The authors of the law say they meant to ban all forms of discrimination against children with pre-existing conditions like asthma, diabetes, birth defects, orthopedic problems, leukemia, cystic fibrosis and sickle cell disease. The goal, they say, was to provide those youngsters with access to insurance and to a full range of benefits once they are in a health plan. To insurance companies, the language of the law is not so clear.

To clarify their intent, the Department of Health and Human Services will close the loophole by issuing regulations “making it clear that the term ‘pre-existing exclusion’ applies to both a child’s access to a plan and to his or her benefits once he or she is in the plan.” The regulations will depart from the exact language of the law and could be vulnerable to a legal challenges, but most health care experts I’ve spoken to are fairly confident that the new rules would pass the so-called Chevron test — named for a Supreme Court decision which found that federal agencies hold broad authority in interpreting statues as long as that interpretation is found to be reasonable.

Insurers will likely accept the new rules and simply increase premiums as a result. They’ve spent the last year cleaning up their image and certainly don’t want to be caught in a nasty public relations battle in which they’re on the side of denying health care coverage to sick children. After all, they’re for new insurance regulations as long as they’re paid for by the beneficiary.

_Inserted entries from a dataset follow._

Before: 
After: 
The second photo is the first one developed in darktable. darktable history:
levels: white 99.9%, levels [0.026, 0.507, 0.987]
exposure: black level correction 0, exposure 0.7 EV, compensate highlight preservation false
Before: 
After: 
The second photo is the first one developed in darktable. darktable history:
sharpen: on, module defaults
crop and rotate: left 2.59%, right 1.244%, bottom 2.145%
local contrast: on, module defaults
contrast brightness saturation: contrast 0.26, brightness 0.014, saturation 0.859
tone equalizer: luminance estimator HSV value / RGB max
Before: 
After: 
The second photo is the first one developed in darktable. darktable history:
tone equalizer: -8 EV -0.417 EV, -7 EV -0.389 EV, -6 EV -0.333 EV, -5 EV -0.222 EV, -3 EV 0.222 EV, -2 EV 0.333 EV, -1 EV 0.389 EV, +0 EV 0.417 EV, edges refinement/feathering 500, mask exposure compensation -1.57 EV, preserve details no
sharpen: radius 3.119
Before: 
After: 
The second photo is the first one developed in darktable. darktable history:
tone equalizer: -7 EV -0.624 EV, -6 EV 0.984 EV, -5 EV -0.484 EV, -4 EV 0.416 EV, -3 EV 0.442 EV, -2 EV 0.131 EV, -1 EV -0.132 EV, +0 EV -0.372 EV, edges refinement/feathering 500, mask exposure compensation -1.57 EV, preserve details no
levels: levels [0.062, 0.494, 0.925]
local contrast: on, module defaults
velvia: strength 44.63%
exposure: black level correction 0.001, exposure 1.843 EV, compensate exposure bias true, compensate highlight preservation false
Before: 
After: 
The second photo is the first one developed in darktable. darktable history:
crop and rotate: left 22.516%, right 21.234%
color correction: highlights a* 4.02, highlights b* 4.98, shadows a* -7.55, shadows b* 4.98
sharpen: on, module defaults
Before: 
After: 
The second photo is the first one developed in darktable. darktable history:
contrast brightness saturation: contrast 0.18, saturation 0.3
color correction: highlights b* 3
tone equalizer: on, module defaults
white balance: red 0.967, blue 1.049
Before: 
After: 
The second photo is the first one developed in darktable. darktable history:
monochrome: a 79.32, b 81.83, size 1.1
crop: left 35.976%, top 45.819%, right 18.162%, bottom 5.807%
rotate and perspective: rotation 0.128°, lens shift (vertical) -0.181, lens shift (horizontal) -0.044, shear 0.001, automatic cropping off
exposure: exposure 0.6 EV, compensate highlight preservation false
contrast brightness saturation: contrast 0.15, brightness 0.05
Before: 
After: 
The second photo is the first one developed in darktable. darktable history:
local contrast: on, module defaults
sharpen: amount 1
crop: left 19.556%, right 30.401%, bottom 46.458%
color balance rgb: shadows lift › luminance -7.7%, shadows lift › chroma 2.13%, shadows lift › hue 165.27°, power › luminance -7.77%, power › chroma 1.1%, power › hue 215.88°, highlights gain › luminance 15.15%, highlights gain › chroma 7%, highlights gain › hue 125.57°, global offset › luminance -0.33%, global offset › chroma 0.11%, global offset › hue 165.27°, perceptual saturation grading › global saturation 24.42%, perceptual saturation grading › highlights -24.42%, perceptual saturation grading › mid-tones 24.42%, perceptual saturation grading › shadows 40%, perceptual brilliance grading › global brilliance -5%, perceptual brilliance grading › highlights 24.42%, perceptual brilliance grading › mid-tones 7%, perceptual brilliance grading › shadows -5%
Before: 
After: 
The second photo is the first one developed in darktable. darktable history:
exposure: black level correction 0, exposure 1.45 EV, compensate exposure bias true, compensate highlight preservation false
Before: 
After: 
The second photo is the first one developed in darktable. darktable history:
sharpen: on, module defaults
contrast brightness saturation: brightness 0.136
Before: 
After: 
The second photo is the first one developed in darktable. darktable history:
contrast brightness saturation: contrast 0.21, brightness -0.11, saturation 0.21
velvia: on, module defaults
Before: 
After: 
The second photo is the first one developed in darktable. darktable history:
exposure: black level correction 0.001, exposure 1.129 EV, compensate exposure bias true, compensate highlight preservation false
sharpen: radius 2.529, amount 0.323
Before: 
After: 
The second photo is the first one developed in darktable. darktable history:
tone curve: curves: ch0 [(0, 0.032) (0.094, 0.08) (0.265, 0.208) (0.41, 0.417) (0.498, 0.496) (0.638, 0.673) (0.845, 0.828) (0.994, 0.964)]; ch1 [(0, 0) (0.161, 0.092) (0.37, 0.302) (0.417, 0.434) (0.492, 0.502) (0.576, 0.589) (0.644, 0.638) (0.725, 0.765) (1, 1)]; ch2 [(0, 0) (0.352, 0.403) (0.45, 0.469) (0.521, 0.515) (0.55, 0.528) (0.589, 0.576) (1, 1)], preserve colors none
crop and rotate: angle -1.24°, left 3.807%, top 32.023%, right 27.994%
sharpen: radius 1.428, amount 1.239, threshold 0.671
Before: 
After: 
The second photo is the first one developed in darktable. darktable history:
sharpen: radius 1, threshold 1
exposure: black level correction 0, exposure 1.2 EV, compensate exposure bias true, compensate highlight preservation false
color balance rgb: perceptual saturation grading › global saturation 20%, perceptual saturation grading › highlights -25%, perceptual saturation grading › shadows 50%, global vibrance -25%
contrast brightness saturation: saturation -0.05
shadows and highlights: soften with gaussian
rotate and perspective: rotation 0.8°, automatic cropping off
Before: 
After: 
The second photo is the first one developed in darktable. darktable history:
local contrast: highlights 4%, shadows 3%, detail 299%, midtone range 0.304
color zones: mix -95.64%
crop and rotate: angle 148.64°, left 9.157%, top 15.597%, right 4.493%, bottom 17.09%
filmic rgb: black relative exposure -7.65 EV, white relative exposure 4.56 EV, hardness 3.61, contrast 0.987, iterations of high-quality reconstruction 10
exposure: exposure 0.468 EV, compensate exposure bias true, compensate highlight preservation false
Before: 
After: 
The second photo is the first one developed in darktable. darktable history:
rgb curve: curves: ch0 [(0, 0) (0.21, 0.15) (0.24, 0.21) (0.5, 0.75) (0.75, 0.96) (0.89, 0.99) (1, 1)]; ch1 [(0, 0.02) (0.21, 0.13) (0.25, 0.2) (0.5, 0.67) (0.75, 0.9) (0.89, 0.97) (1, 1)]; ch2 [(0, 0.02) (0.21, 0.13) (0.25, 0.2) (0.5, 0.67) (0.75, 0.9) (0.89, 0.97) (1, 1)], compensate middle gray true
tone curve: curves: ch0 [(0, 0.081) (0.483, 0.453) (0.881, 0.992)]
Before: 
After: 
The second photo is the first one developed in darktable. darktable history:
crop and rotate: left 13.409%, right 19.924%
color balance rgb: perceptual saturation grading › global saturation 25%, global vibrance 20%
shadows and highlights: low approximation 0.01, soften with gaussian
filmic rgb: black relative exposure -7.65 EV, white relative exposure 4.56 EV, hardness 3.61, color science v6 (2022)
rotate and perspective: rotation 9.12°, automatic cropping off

Thus, parents with children suffering from pre-existing conditions might have to do a bit of cost-comparison shopping to decide if it’s cheaper to purchase a family plan in the individual health insurance market or buy coverage for their children in the new national high risk pool program. That program is scheduled to begin in less than 90 days and is open to individuals who have “not been covered under creditable coverage” “during the 6-month period prior to the date on which such individual is applying for coverage through the high risk pool.” The high risk pool will adopt rate limits that that vary based on geographic location and may prove provide an affordable option for some families.